Kommentar

Staat muss Schutz bieten

Archivartikel

Walter Serif über Gewalt und Mobbing gegen Lehrer

Die Lehrer schlagen Alarm. Mit ihrer Studie trifft der Verband Bildung und Erziehung (VBE) den Nerv der Pädagogen, die am Tatort Schule zu Opfern von Gewalt und Mobbing werden. Der Traumberuf wird dann zum Alptraum.
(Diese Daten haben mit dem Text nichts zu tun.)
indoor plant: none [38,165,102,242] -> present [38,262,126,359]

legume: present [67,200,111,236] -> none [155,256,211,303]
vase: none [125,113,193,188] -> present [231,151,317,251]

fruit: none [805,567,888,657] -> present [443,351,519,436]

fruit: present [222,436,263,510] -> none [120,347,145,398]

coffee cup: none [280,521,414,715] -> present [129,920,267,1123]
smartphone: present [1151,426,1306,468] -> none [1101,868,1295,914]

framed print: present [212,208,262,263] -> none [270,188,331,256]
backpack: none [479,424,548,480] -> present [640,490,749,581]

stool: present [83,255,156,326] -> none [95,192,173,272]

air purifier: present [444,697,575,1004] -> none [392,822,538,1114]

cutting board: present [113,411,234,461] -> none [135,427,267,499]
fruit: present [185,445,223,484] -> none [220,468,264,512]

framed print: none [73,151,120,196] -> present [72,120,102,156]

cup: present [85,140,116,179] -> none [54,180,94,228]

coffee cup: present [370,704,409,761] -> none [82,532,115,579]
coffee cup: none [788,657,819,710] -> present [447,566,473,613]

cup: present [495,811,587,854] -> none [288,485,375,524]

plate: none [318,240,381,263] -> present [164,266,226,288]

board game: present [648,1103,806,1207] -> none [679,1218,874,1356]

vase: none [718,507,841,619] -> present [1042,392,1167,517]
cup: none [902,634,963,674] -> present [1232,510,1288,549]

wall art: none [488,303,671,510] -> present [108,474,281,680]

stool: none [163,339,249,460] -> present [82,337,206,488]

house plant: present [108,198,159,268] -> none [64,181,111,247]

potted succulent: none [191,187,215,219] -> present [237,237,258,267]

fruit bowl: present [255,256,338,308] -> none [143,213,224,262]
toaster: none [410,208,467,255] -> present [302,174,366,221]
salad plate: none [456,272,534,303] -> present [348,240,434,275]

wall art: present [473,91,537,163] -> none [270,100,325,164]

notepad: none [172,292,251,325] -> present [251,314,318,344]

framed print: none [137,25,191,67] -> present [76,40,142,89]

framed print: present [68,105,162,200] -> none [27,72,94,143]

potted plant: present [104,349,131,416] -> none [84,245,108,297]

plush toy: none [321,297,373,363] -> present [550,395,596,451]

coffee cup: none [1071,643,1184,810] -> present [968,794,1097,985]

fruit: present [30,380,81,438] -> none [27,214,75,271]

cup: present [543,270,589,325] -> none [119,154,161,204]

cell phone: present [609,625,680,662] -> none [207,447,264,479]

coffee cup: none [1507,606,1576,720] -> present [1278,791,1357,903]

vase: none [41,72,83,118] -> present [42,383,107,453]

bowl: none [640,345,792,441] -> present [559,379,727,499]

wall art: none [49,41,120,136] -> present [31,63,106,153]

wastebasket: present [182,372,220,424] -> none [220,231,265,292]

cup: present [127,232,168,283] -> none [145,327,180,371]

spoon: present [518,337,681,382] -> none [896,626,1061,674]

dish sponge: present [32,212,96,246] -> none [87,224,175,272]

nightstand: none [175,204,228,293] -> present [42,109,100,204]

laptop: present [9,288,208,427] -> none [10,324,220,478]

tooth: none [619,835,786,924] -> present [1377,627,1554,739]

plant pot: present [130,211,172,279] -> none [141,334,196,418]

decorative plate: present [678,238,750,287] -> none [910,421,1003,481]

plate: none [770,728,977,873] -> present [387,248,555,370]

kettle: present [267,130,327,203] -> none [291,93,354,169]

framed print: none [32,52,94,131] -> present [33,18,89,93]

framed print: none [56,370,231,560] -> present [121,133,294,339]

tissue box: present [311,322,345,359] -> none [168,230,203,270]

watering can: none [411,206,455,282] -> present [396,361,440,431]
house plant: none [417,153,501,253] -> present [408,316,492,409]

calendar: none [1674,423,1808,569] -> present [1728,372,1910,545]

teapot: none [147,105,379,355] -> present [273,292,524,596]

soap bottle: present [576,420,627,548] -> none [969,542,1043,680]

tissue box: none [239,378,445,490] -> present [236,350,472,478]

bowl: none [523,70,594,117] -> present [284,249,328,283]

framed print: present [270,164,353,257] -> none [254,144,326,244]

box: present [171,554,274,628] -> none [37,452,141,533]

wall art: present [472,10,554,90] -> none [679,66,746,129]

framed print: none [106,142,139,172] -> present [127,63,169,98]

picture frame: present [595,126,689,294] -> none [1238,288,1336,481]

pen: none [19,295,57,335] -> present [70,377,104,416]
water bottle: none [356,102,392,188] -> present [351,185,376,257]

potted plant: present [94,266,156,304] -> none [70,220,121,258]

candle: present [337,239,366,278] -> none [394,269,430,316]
Dass es keine offiziellen Zahlen über das Ausmaß der Übergriffe auf Lehrer gibt, ist unverständlich. Dies muss sich ändern. Der VBE wirft ja der Politik vor, sie würde das Thema verharmlosen und nur von wenigen Einzelfällen sprechen. Bleibt die Hoffnung, dass die Studie des Verbands zum Umdenken führt.

Klar ist jedenfalls, der Staat muss seine Lehrer besser schützen. Wenn ein Schüler einem Lehrer in den Magen schlägt, muss er die Schule verlassen. Polizei und Justiz sind dann gefragt. Aber offensichtlich ist es gar nicht so leicht, Schulverweise auszusprechen. Dies liegt auch daran, dass manche Eltern sich querstellen, weil sie Lehrer als Gegner ansehen und ihren Kindern blindlings Glauben schenken. Immer mehr Eltern drohen gleich mit dem Rechtsanwalt, wenn der Nachwuchs eine schlechte Note bekommt. Damit untergraben sie die Autorität der Pädagogen. Und wenn Eltern dann auch noch selbst Lehrer attackieren, wird die Schule zu einem Ort, an dem ein Klima der Angst herrscht.